Mas Parno

Jumat 11-12-2020,07:47 WIB
Reporter : Disway Kaltim Group
Editor : Disway Kaltim Group

Saya memang ke kuburan itu. Melihat lubang yang akan dipakai menyemayamkan mayat Mas Parno. Yakni di sebelah persis makam ibunya. Di bawah pohon rindang yang amat besar –yang tidak ada yang tahu sudah berapa ratus tahun umurnya.

“Kalau Pak Manteb ke sini, ya menerabas lewat bukit itu,” ujarnya. Manteb Sudarsono adalah dalang kondang pujaan saya juga. Yang rumahnya di Karanganyar ternyata di balik bukit itu. Bukan hanya Pak Manteb yang sudah ke Poncol-nya Mas Parno. Sudah puluhan dalang datang ke Poncol.

Untuk tampil gantian, dan sesekali tampil bareng. Pokoknya orang Poncol bangga banget pada Mas.

Parno. Ingin dalang siapa pun Mas Parno sanggup mendatangkan. Setiap saat selalu ada wayangan di situ.

Nama aslinya hanya satu kata: Suparno. Ia sempat menjadi wartawan Masa Kini di Jogja, sebelum bergabung dengan saya, menjadi wartawan di Jakarta. Ketika harus ke luar negeri, saya minta agar namanya ditambah satu kata lagi. Ia pilih menjadi Suparno Wonokromo.

Rasanya ada beberapa wartawan bernama satu kata yang saya minta dijadikan dua kata. Agar kalau ke luar negeri tidak ada masalah. Wartawan Don Kardono itu, aslinya bernama hanya Kardono.

Saya punya dua anak buah yang sama-sama wartawan hebat. Juga sama–sama dalang. Satunya lagi juga bernama satu kata: Margiono. Kini Dirut Rakyat Merdeka Group.

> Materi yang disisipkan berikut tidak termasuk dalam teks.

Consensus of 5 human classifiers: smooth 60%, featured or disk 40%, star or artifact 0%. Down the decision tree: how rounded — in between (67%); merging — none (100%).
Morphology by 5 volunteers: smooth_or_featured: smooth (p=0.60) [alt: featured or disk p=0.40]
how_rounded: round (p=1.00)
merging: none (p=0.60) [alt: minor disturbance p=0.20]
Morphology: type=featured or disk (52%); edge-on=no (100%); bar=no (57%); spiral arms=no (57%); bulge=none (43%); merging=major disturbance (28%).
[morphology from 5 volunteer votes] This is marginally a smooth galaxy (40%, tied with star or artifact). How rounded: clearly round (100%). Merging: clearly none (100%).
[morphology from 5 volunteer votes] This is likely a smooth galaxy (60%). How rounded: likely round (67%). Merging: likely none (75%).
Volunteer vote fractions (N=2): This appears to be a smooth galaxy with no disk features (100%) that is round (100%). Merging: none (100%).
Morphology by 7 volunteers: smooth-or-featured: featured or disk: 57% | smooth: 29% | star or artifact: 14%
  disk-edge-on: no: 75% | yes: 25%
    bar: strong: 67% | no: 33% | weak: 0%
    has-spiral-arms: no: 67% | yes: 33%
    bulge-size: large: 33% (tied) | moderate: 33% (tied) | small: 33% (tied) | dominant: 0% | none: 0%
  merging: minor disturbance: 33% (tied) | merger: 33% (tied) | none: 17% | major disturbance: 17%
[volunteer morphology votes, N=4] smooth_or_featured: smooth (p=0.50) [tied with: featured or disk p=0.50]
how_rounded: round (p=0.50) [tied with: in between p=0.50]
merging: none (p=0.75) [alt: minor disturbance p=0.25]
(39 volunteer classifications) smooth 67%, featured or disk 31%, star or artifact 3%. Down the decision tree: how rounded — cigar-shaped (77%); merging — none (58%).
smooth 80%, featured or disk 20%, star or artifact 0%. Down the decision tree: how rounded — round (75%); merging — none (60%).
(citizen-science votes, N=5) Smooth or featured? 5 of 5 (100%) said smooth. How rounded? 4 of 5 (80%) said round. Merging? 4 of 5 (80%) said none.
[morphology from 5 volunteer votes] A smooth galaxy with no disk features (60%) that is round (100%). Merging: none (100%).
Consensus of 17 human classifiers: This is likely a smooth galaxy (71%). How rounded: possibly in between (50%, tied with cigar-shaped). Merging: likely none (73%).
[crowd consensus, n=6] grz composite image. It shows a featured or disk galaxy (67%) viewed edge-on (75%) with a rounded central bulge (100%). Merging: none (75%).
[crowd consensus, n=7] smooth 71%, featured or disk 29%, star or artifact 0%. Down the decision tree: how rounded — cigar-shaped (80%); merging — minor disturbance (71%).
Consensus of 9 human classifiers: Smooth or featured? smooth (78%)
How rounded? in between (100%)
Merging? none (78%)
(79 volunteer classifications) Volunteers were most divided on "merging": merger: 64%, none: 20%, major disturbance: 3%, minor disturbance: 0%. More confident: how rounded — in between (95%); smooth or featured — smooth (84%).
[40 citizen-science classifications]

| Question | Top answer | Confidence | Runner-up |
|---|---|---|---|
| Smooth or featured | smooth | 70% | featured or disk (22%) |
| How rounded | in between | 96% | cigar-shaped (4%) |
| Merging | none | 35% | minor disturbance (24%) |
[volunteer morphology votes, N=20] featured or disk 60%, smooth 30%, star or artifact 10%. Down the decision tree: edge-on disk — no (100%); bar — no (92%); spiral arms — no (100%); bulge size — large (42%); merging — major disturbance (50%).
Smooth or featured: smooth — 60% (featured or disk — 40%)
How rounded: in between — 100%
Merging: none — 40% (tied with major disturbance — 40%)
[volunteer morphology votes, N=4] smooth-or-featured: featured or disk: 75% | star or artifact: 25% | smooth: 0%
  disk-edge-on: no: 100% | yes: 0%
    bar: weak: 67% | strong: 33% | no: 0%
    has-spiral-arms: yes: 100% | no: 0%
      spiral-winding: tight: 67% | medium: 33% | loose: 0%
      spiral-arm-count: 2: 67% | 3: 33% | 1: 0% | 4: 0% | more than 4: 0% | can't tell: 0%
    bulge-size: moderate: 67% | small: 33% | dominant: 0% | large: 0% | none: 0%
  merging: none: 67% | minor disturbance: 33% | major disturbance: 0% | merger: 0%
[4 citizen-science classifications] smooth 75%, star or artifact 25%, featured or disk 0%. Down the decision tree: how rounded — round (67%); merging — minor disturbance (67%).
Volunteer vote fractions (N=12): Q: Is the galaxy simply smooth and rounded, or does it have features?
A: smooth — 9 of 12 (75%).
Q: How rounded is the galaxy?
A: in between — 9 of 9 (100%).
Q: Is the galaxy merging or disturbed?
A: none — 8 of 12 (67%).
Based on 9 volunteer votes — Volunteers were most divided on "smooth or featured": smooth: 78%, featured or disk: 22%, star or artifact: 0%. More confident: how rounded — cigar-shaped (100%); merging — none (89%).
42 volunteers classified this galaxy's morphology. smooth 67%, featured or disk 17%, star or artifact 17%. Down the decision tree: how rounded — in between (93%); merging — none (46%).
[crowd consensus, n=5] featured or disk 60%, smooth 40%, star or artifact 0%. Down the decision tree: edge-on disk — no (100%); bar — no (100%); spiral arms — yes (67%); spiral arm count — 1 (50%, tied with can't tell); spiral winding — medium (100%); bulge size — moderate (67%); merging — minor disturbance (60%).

Mas Parno lebih sering mendalang daripada Margiono. Terutama karena Margiono lantas menjadi ketua umum PWI Pusat dua periode. Kadang-kadang saya goda Mas Parno: jangan- jangan kesibukan ndalangnya lebih diutamakandaripada mengurus perusahaan.

Tapi kok perusahaan di bawahnya maju semua. Beres semua. Ya sudah. Sering juga saya tegur Mas Parno. “Kok di Sumatera masih mendalang terus. Apakah nanti tidak ada anggapan men-Jawa-kan

Sumatera?” tegur saya. “Di sini banyak sekali orang Jawa. Mereka juga kangen wayang,” jawabnya.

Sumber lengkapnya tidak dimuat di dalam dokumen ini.